(TEXT):
* BEGIN *

Interruption Marketing vs. Inbound Marketing
When we think of advertising on the internet, immediately flashing images and garish sounds leaping out of pop-up windows come to mind – attractive semi naked ladies inviting you to play poker and ominous buttons offering prizes with one click.
Interruption Marketing, also named Outbound Marketing, is the name given to this form of advertising on the internet, its definition being ‘to interrupt someone’s flow of activity in order to get their attention’. Examples range from pop-ups to search spam, and paid app reviews to video ads. Interruption Marketing may seize attention, but it also causes frustration and, in 90% of cases, is rejected by the user.
The Alternative
Inbound Marketing, the alternative, is advertising that doesn’t leap out at you off the page and force feed you urgent messages or attempt to entice you with bright flashing lights. Inbound Marketing ‘earns attention organically, without interrupting anyone’s path’, using techniques such as SEO and blogging, as well as organic app store visibility and press and public relations. In using these techniques when a customer is ready to buy they will choose a product or company by their own means – as through inbound methods their attention has been earned.

* END *

(ENTRIES SHOWN):
* BEGIN *

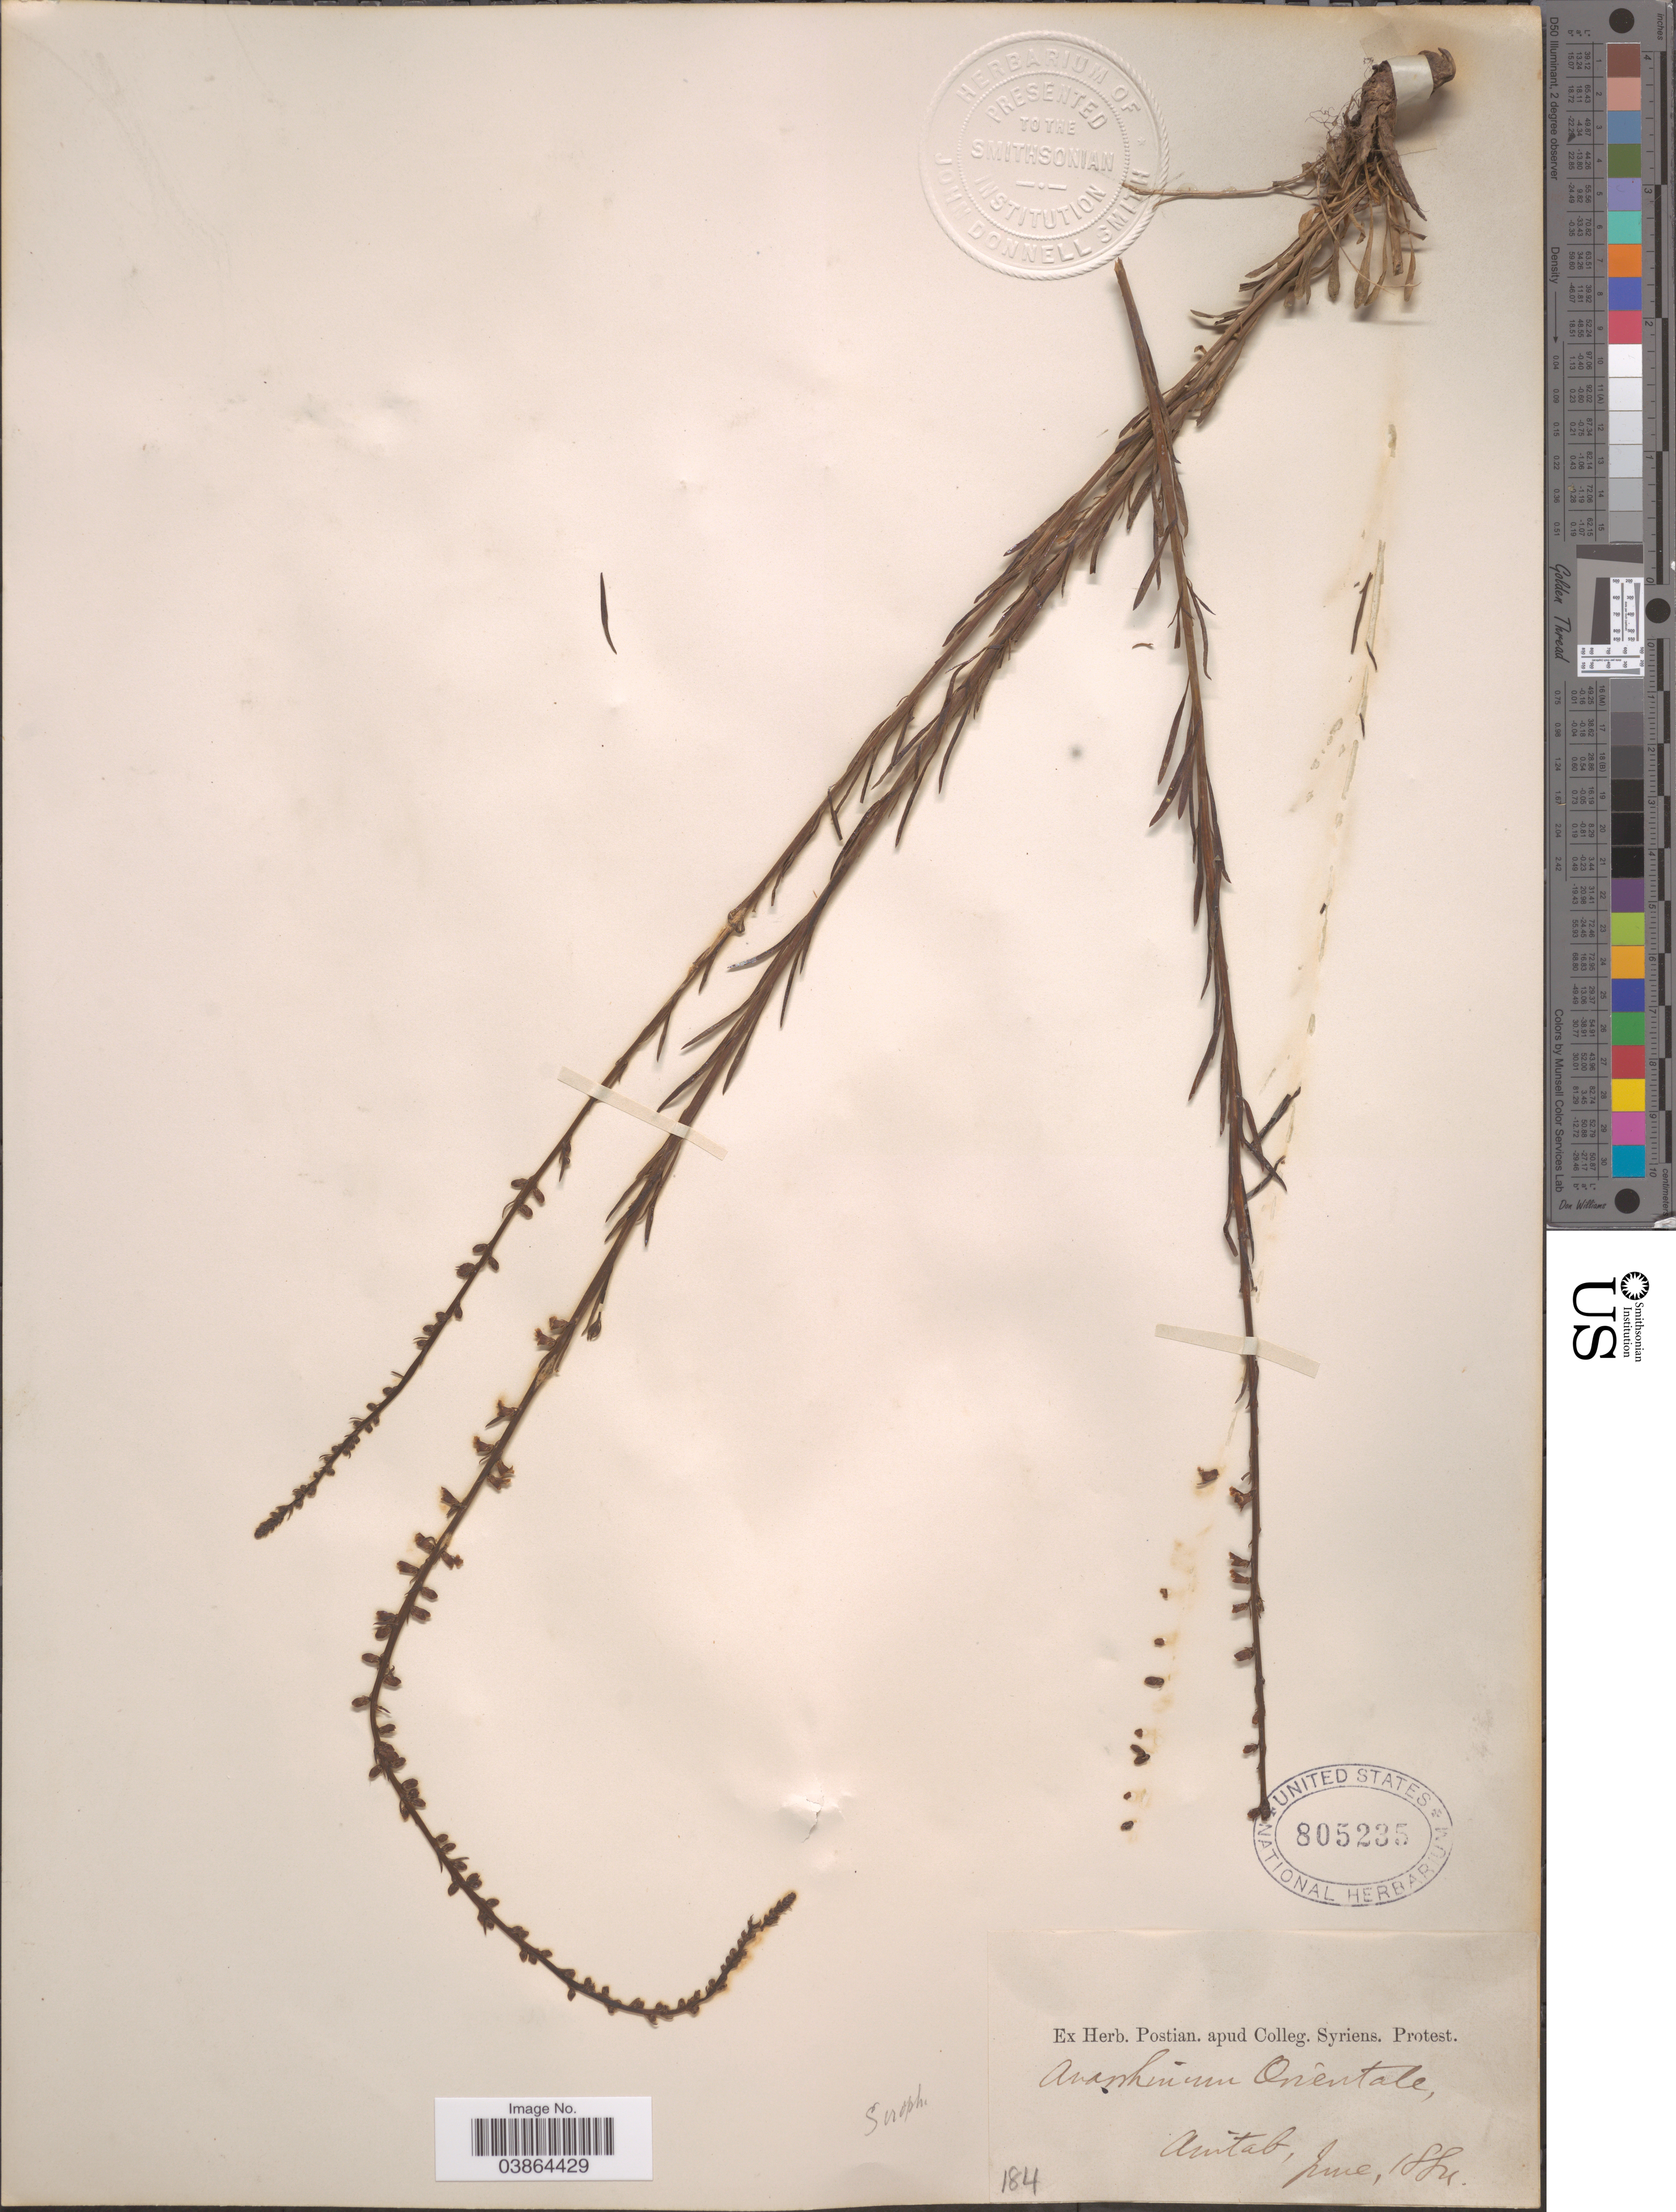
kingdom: Plantae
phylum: Tracheophyta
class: Magnoliopsida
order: Lamiales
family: Plantaginaceae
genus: Anarrhinum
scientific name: Anarrhinum orientale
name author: Benth.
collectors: ex herb. Postian. apud Colleg. Syriens. Protest. USE "Fannie P. A. Shepard" (10308853) AS PRIMARY COLLECTOR INSTEAD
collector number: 184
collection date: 1884-06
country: Turkey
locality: Aintab. Snoph [interpreted] [unsure placement]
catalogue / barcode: US 805235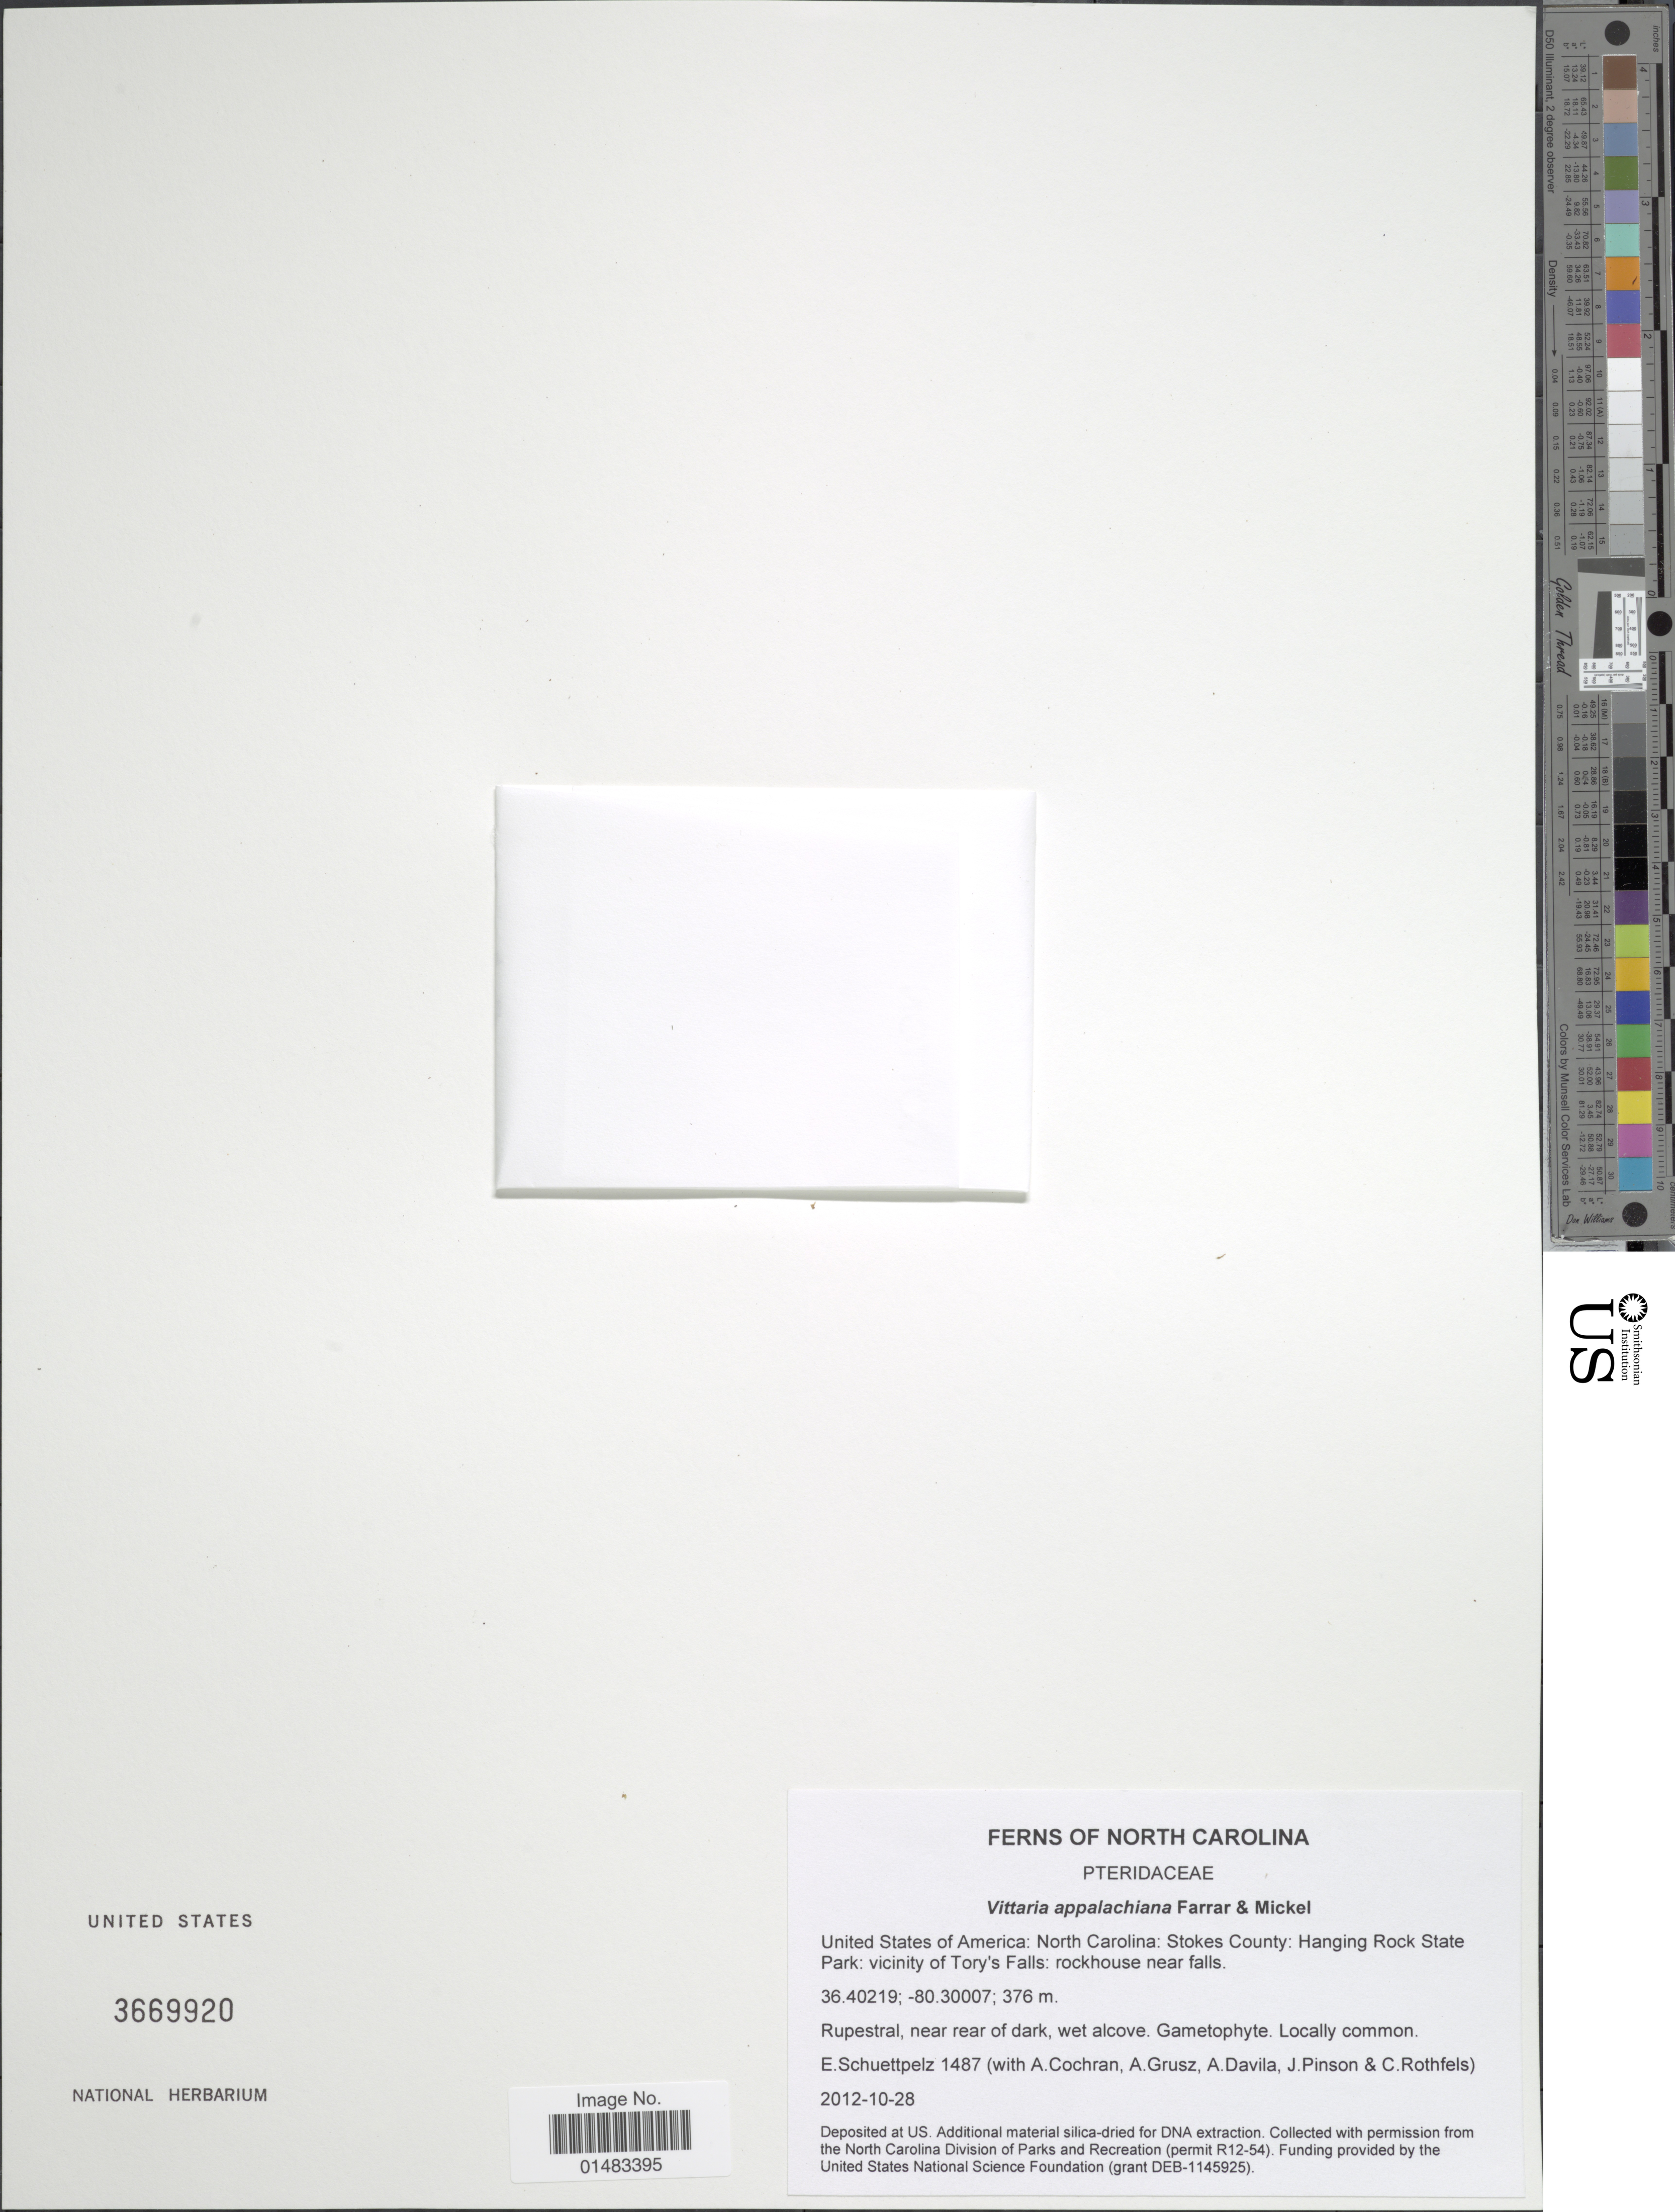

* END *

(TASK REQUIREMENTS):
A. Please list every technique the marketing text names as a way Inbound Marketing earns attention.
B. Repeat the marketing text word for word from "Interruption Marketing vs." to "with one click.".

(SOLUTIONS TO EACH TASK):
A.
SEO
blogging
organic app store visibility
press and public relations

B.
Interruption Marketing vs. Inbound Marketing
When we think of advertising on the internet, immediately flashing images and garish sounds leaping out of pop-up windows come to mind – attractive semi naked ladies inviting you to play poker and ominous buttons offering prizes with one click.